At the Helsinki café Kauko, the coffee is free, but the experience is unpredictable. A Web site with live video lets Internet users raise or lower the seats and tables, dim the lights, or change the music. This can all be done remotely, or, with free wifi, customers can even play tricks on others on the spot.
The installation, which will remain in the Forum shopping mall through mid-February to celebrate Helsinki's designation in 2012 as a World Design Capital, is intended to question what makes good and bad design. Is interactivity essential, desirable, or even smart? The café's best moments — immortalized in video — are those evidencing the best sense of humor and timing. The rising table that takes a young boy's toy out of reach. The table that moves and interrupts a kissing couple. The poor guy who tries to climb onto a stool and, once he gets on it, feels it start to descend.

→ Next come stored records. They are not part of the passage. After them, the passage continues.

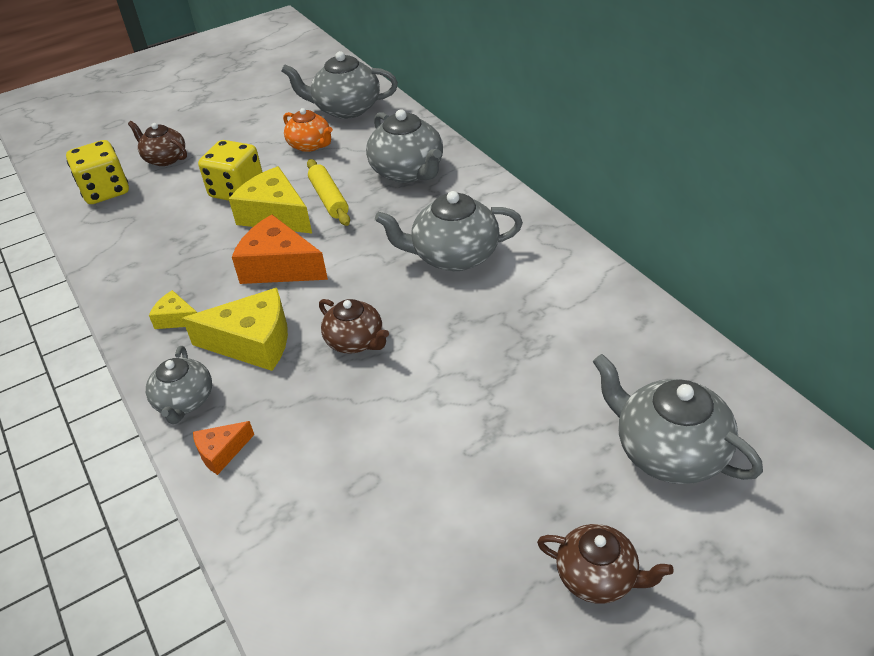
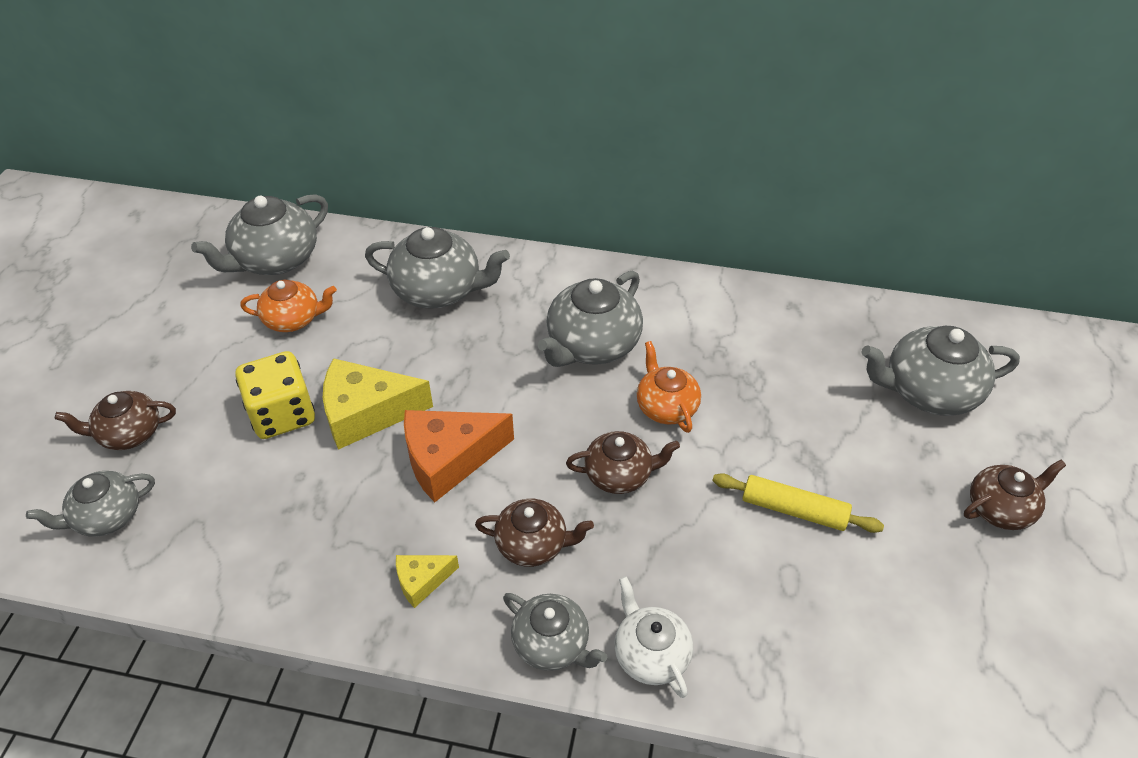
camera: 50 degrees left, 5 degrees up
(105, 191) = (107, 516): yellow dice -> grey teapot
(221, 452) = (650, 654): orange cheese -> white teapot
(253, 343) = (533, 544): yellow cheese -> brown teapot
(329, 199) = (399, 363): yellow rolling pin -> yellow rolling pin (794, 510)
(445, 323) = (666, 407): none -> orange teapot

Time spent in the café becomes a little comedy of daily life, like a film by Charlie Chaplin or Jacques Tati. And the experiment also becomes part of the recent artistic tendency to flatter — and simultaneously to question — the user/visitor's god complex. A controversial example of this impulse was the Chilean-Danish artist Marco Evaristti's project of placing goldfish in blenders for his installation "Helena" at Denmark's Trapholt Art Museum in 2000. Visitors were free to turn on the blenders if they so wished — and seven fish perished. In 2003, a court ruled that this did not constitute animal cruelty.
Thankfully, the Kauko Café doesn't have any human-sized blenders, and so it will result in more benign encounters.